» **INSTRUCTIONS FOR THE TASK**
Whenever "odolnost" appears in a line, please copy that line from the data.

━━ MATERIAL SHOWN ━━

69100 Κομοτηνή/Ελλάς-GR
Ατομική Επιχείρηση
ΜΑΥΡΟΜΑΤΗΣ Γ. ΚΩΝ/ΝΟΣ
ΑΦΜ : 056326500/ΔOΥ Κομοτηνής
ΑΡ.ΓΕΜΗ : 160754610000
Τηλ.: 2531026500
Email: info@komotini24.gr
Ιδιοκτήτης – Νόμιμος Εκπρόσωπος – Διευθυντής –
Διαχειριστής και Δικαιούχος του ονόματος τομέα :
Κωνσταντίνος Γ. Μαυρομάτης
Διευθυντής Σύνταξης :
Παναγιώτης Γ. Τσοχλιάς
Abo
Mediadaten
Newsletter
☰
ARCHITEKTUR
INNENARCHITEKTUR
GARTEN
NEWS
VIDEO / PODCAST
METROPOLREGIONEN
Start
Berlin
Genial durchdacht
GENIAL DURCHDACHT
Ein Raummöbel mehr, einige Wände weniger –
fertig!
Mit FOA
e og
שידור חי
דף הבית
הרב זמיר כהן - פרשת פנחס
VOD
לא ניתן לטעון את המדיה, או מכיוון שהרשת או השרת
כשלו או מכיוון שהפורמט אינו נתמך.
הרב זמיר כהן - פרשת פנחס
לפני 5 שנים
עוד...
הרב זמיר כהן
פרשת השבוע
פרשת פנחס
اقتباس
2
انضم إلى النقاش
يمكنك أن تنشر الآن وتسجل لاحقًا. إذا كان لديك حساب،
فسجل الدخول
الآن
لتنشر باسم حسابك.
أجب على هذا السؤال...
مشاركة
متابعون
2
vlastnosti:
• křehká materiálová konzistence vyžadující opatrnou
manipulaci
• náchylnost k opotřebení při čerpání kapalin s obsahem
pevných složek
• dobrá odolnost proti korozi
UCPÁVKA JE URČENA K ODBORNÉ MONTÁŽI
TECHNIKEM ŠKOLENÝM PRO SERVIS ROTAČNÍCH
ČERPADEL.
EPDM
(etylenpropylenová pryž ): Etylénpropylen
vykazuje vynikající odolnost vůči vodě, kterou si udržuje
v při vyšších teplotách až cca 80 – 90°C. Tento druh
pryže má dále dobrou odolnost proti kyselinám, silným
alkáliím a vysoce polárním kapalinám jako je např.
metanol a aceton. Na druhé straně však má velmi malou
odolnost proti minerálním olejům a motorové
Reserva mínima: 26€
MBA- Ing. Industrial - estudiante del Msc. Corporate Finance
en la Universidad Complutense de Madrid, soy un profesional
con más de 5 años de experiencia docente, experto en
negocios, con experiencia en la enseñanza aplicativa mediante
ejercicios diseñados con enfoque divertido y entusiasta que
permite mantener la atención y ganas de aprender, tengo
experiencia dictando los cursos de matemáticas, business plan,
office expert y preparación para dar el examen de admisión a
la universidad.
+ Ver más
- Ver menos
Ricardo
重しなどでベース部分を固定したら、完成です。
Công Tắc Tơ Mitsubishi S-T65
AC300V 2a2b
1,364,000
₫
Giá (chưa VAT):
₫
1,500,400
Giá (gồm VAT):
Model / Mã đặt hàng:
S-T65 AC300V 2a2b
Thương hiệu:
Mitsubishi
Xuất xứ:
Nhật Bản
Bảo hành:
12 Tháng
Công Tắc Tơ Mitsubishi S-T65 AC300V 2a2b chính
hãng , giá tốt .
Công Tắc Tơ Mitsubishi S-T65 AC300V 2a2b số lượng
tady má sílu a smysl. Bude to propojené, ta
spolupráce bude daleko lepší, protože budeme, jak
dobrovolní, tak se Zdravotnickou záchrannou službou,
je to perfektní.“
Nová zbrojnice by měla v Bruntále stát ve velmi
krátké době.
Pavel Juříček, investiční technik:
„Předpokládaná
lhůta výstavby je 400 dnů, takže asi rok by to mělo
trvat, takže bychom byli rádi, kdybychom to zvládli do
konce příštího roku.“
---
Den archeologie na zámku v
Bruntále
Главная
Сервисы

━━━

» **ANSWER**
• dobrá odolnost proti korozi
vykazuje vynikající odolnost vůči vodě, kterou si udržuje
pryže má dále dobrou odolnost proti kyselinám, silným
odolnost proti minerálním olejům a motorové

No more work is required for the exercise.